Celui-ci tressaillit sous le poids de ce regard clair et froid, et subit tout à coup une fascination étrange et mystérieuse. Alors Cent dix-sept se leva et dit au Cocodès :
– Je ne t’ai jamais rien demandé, moi.
– Ça, c’est vrai.
– Me rendrais-tu un petit service ?
– Comment donc, cher ? fit le Cocodès flatté.
– Viens jaser par ici, alors... Et il l’emmena hors de la carène.
Milon suivait à longueur de leur chaîne commune.

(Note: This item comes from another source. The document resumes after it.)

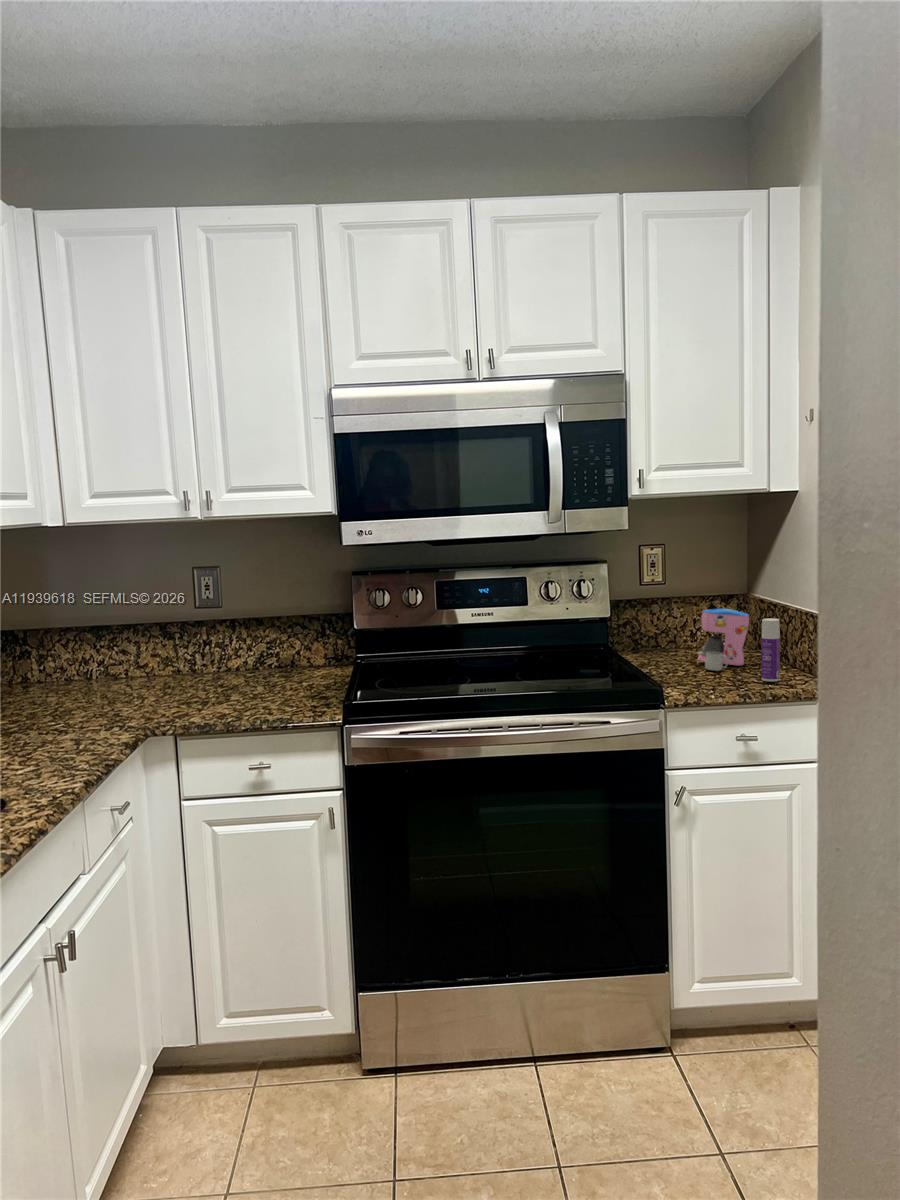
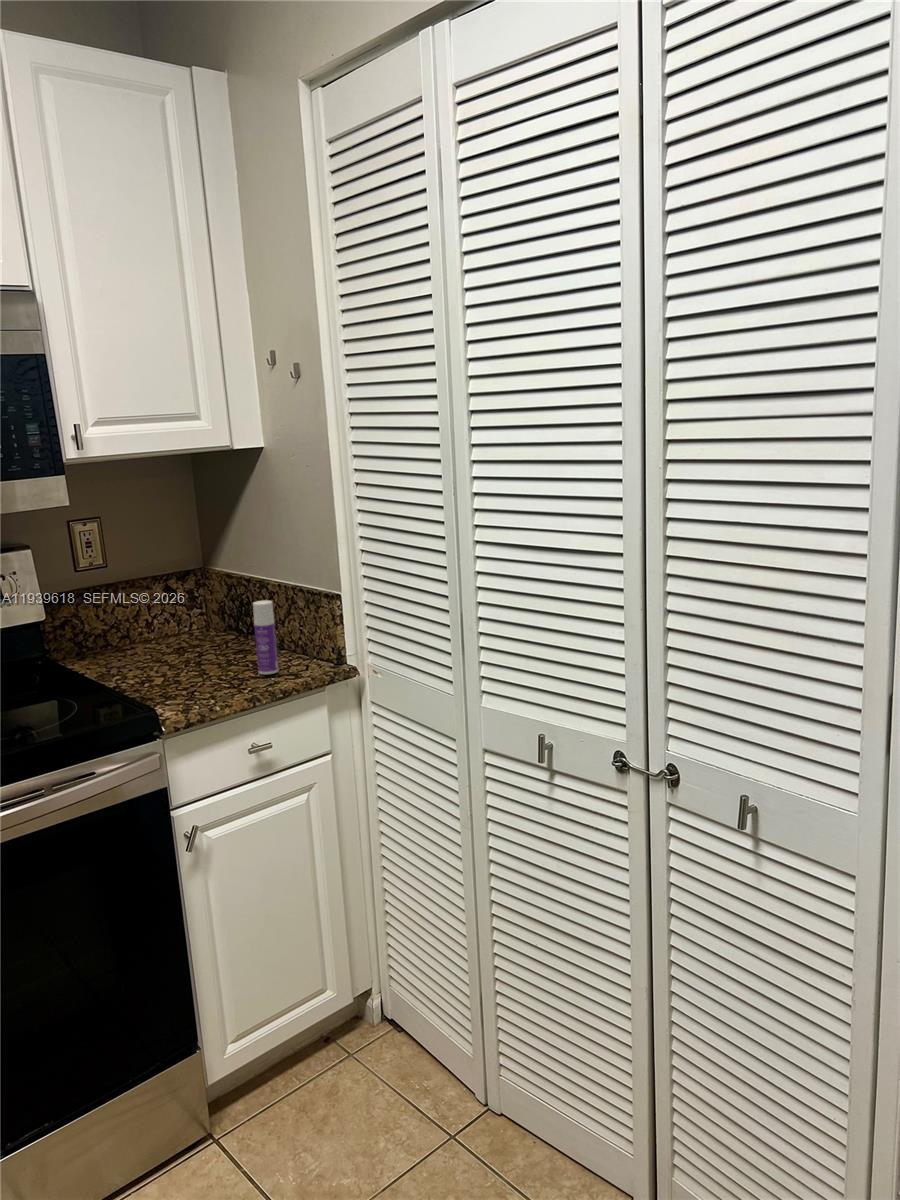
coffee maker: present [698,609,749,671] -> none [164,592,227,670]

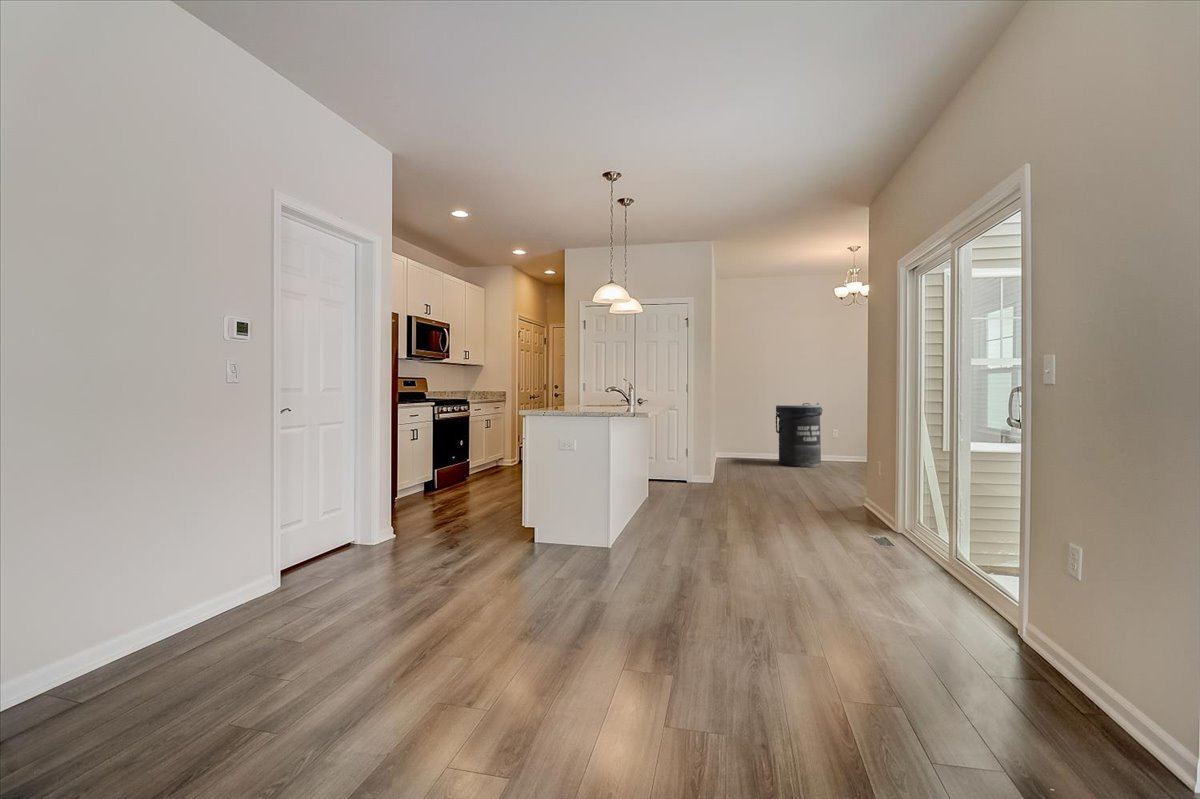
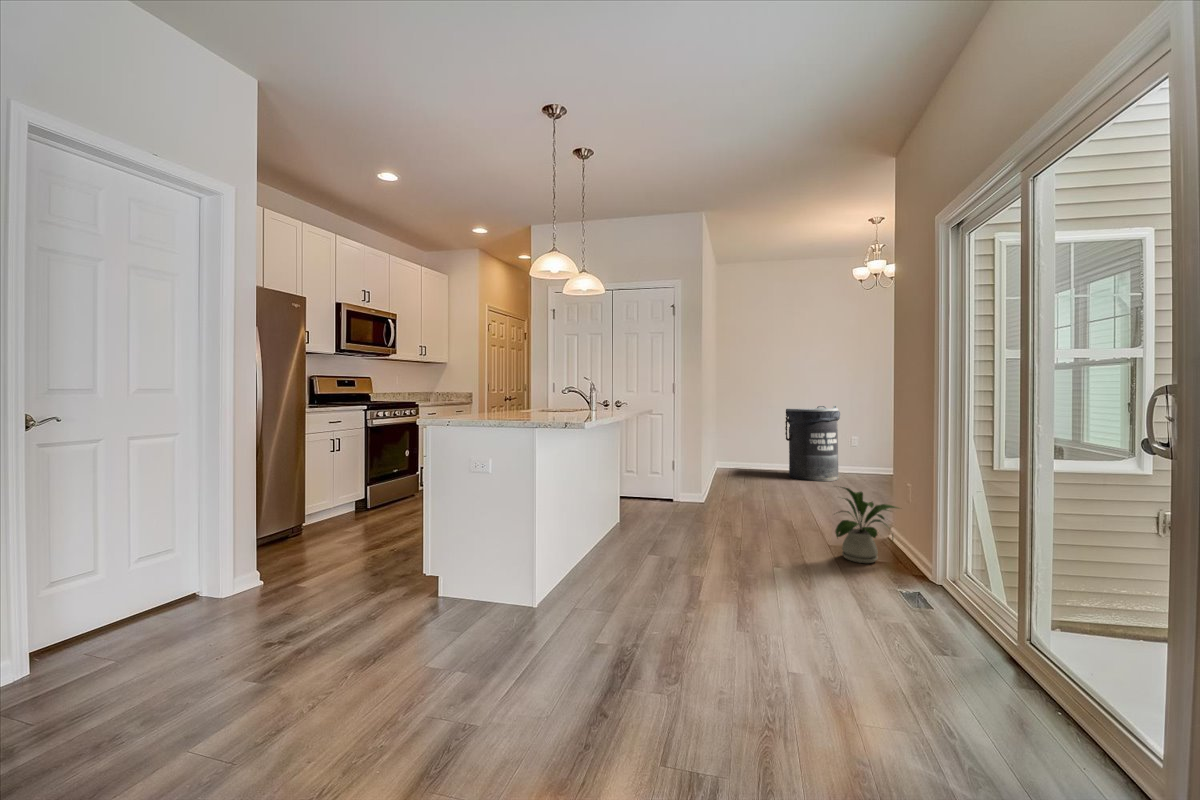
house plant: none [821,463,874,522] -> present [835,487,897,563]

– Mon petit, dit Cent dix-sept, tu vas chaque jour à l’hôtel de France voir cette dame en question ?
– Oui.
– Est-ce une femme intelligente ?
– Je le crois, camarade, dit le Cocodès avec orgueil.
– Je voudrais la charger d’une commission pour Paris.

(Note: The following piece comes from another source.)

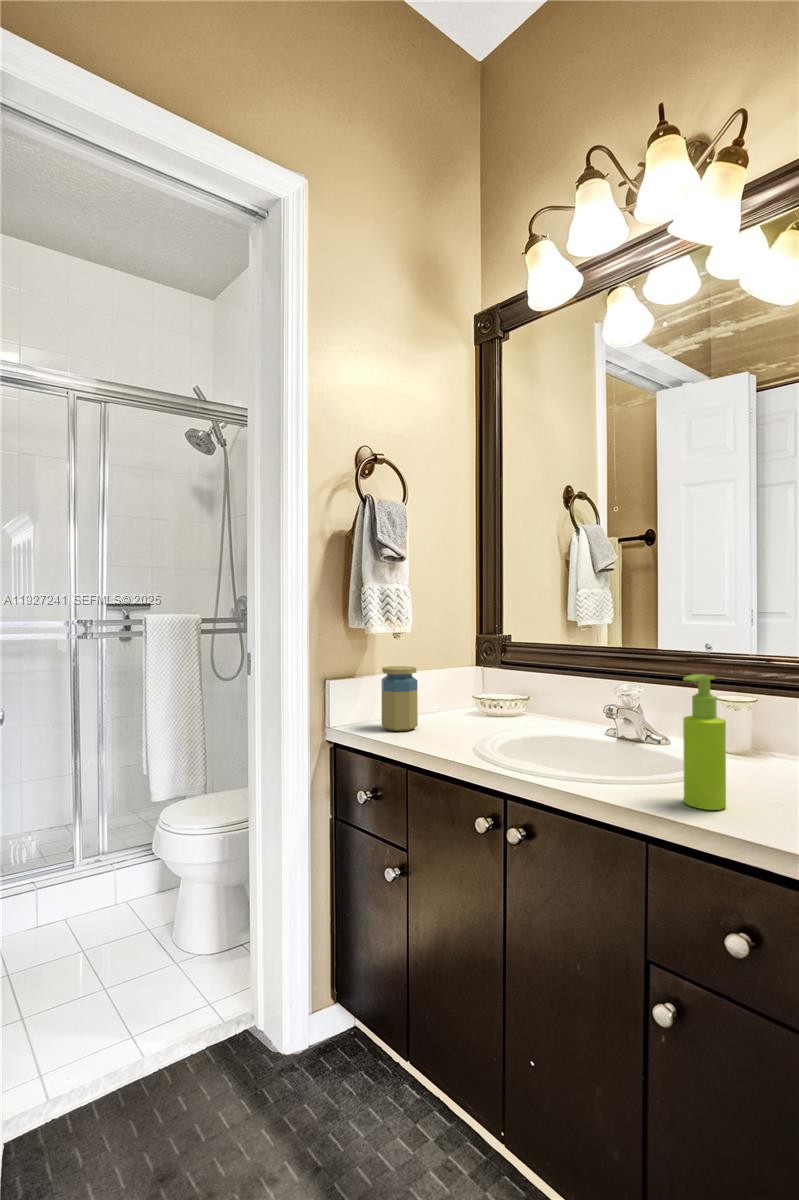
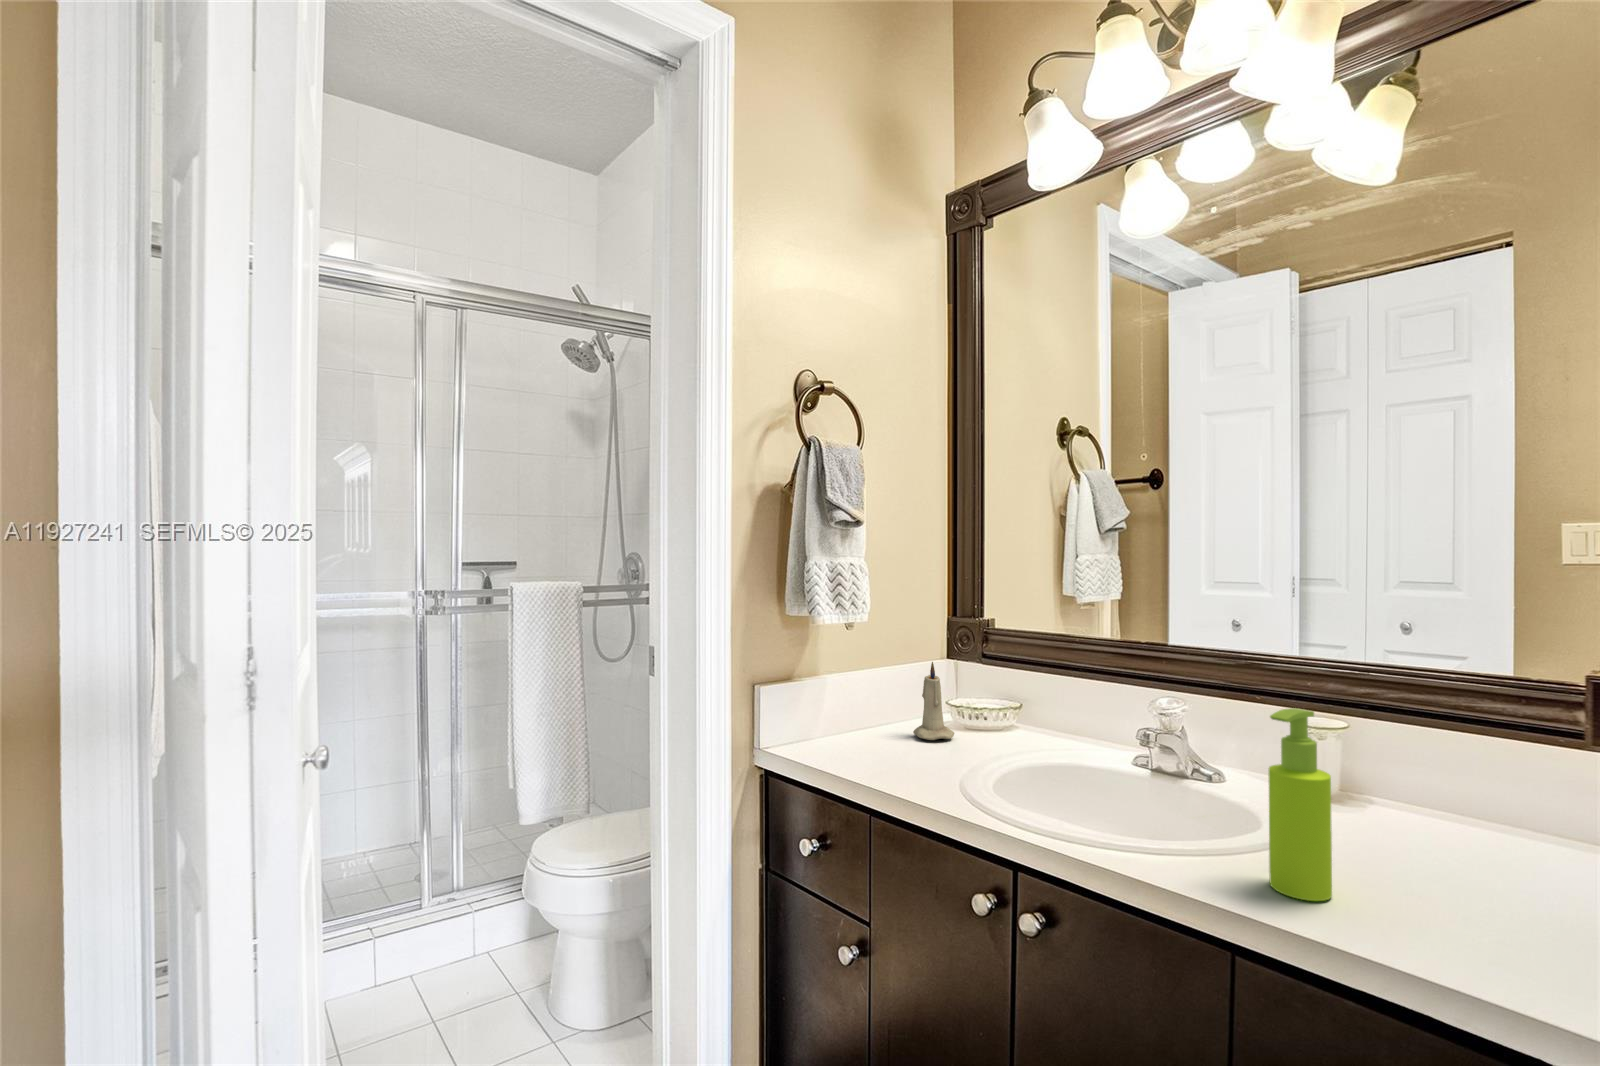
candle: none [446,664,476,722] -> present [913,662,954,740]
jar: present [381,666,418,731] -> none [830,666,878,755]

– Donnez-la-moi, en ce cas.
– Non, je la lui donnerai moi-même.
Le Cocodès ouvrit de grands yeux.
– Mais, dit-il, où la verrez-vous ?
– Chez elle... à l’hôtel de France.
– Mais vous ne pouvez quitter le bagne, vous !
– Cela ne te regarde pas, dit froidement Cent dix-sept. La verras-tu aujourd’hui ?
– Oui.
– Eh bien, dit tranquillement Cent dix-sept, annonce-lui ma visite.
Le Cocodès regarda Cent dix-sept et le crut fou.